═══ DATA TO USE ═══

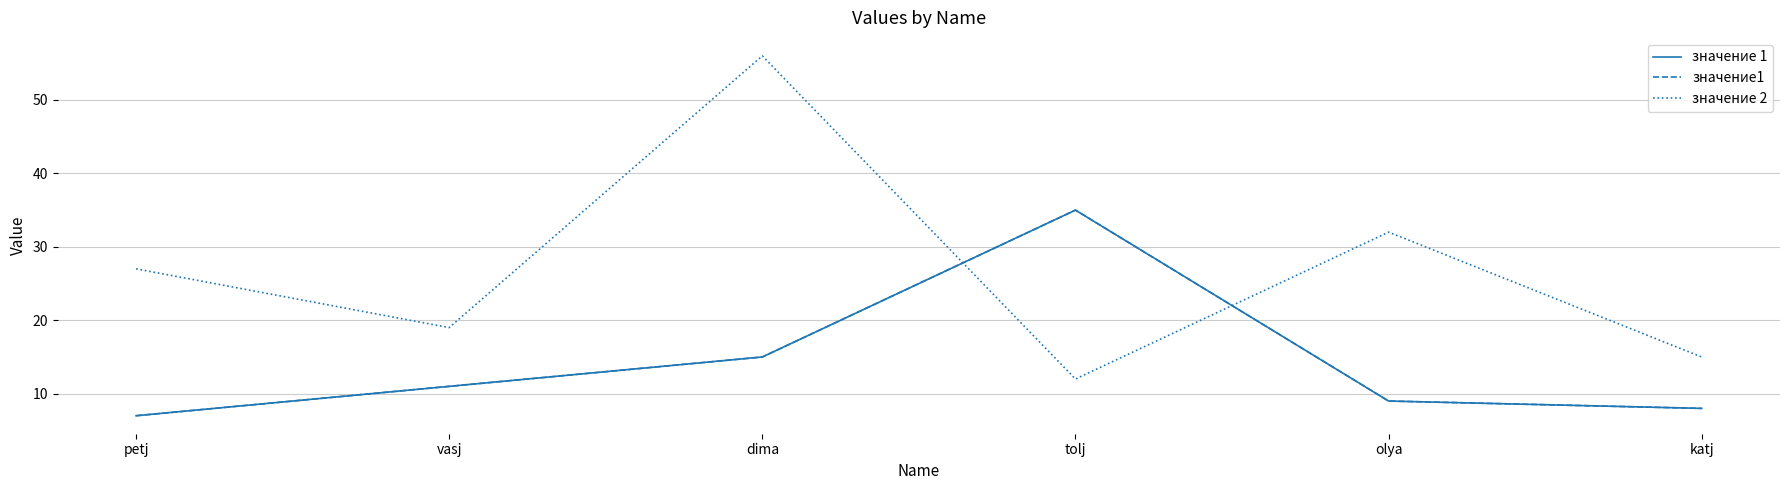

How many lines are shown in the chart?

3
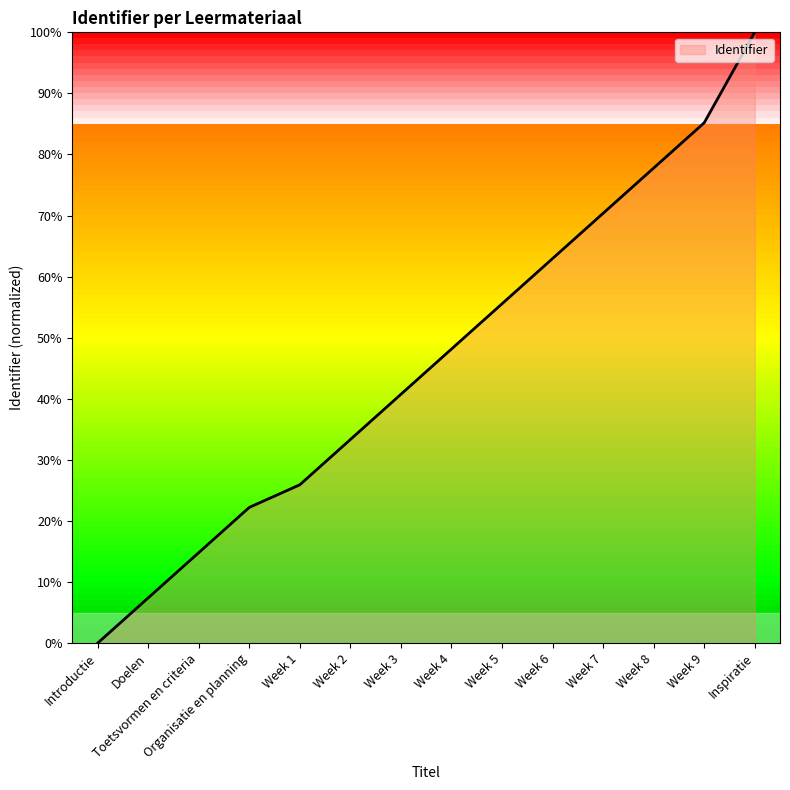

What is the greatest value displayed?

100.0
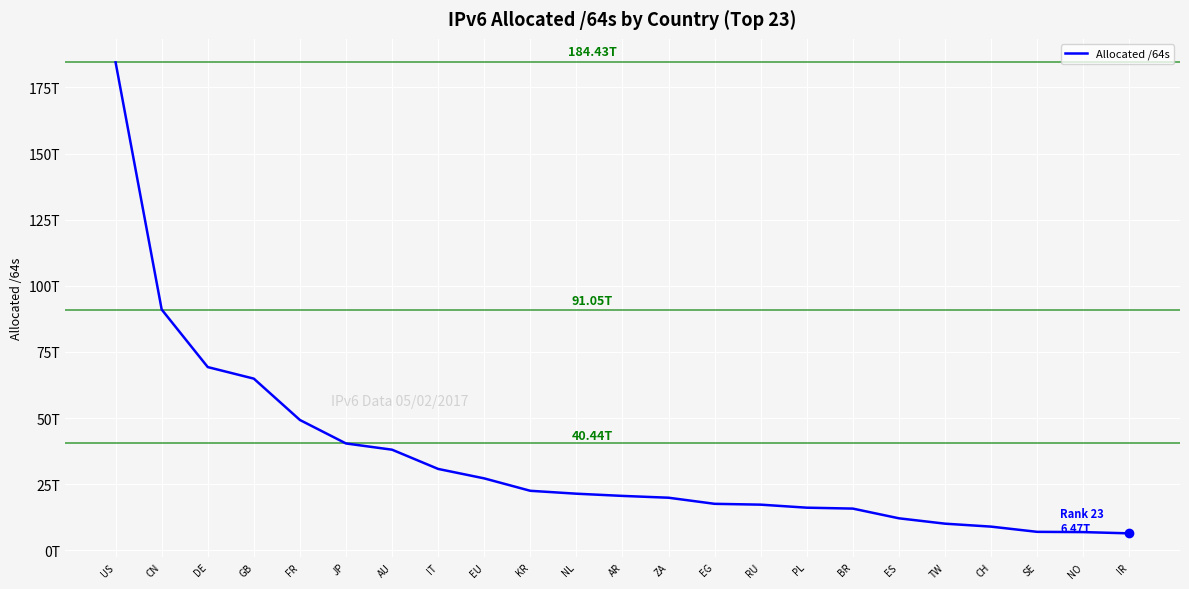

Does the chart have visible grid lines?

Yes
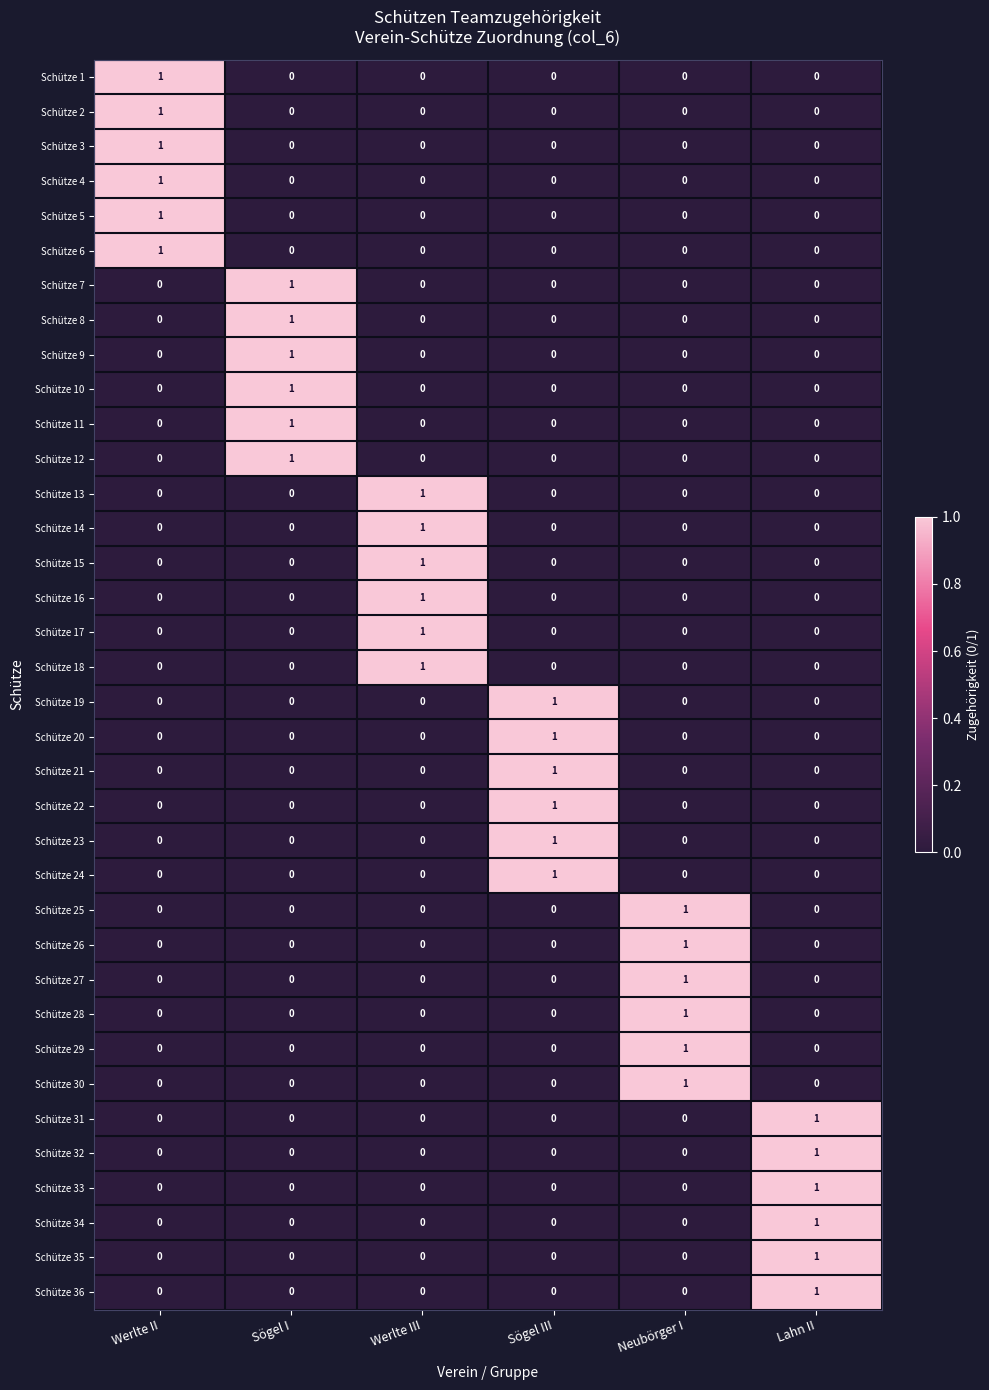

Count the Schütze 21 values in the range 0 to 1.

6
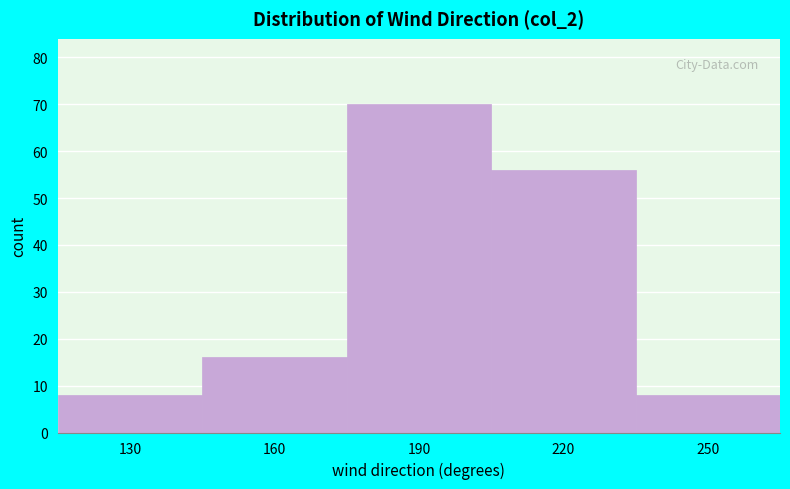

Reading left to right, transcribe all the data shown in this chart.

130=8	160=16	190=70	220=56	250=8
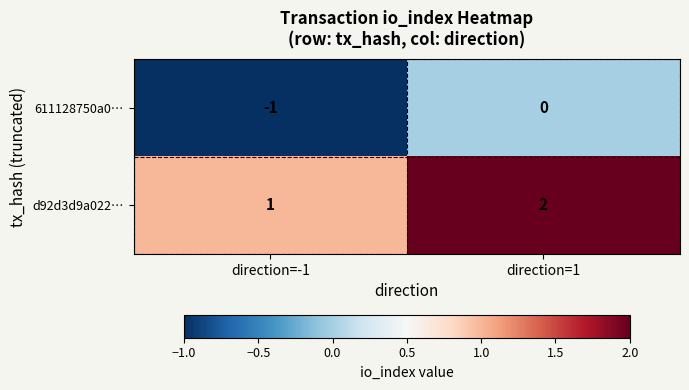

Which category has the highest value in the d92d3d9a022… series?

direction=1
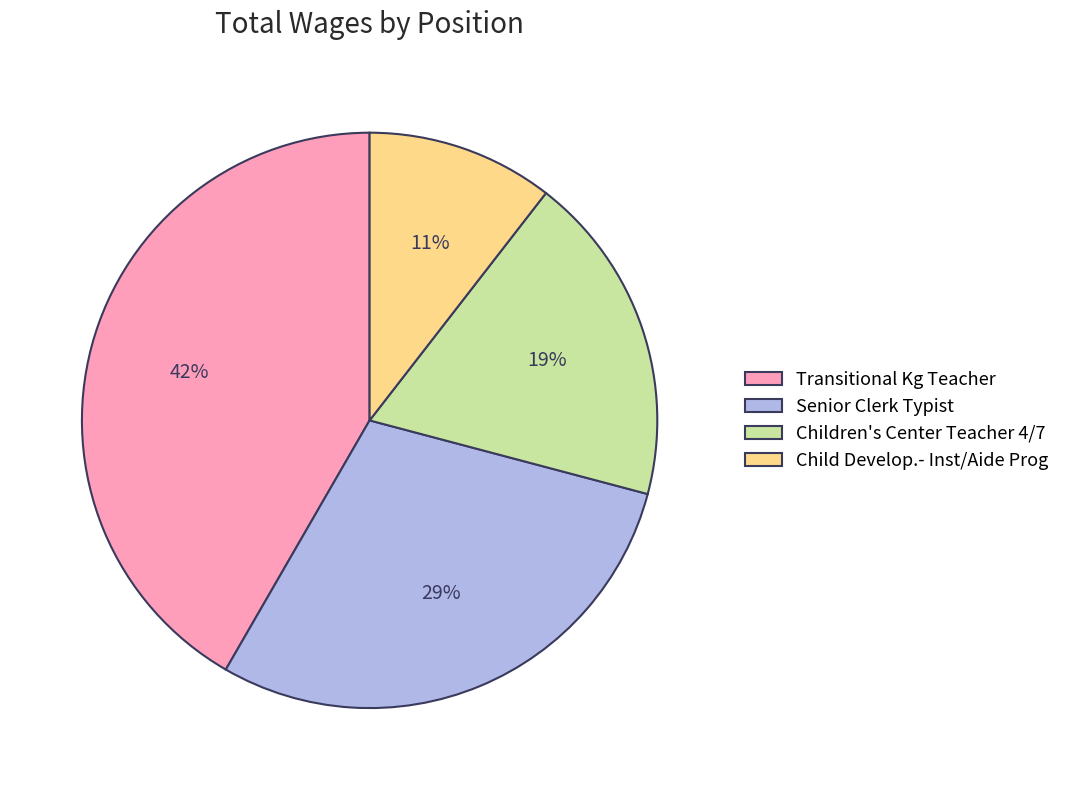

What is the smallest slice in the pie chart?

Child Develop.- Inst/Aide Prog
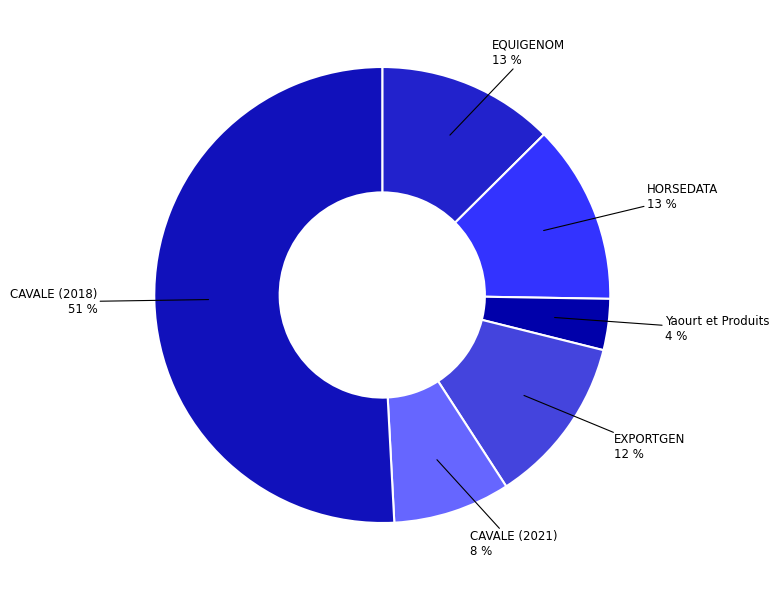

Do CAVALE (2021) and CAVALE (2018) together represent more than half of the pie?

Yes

═══

■ WHAT YOU SHOULD DO: Reproduce every line of the material above word for word, leaving out the pictures.

■ TASK OUTPUT:
How many lines are shown in the chart?

3

What is the greatest value displayed?

100.0

Does the chart have visible grid lines?

Yes

Count the Schütze 21 values in the range 0 to 1.

6

Reading left to right, transcribe all the data shown in this chart.

130=8	160=16	190=70	220=56	250=8

Which category has the highest value in the d92d3d9a022… series?

direction=1

What is the smallest slice in the pie chart?

Child Develop.- Inst/Aide Prog

Do CAVALE (2021) and CAVALE (2018) together represent more than half of the pie?

Yes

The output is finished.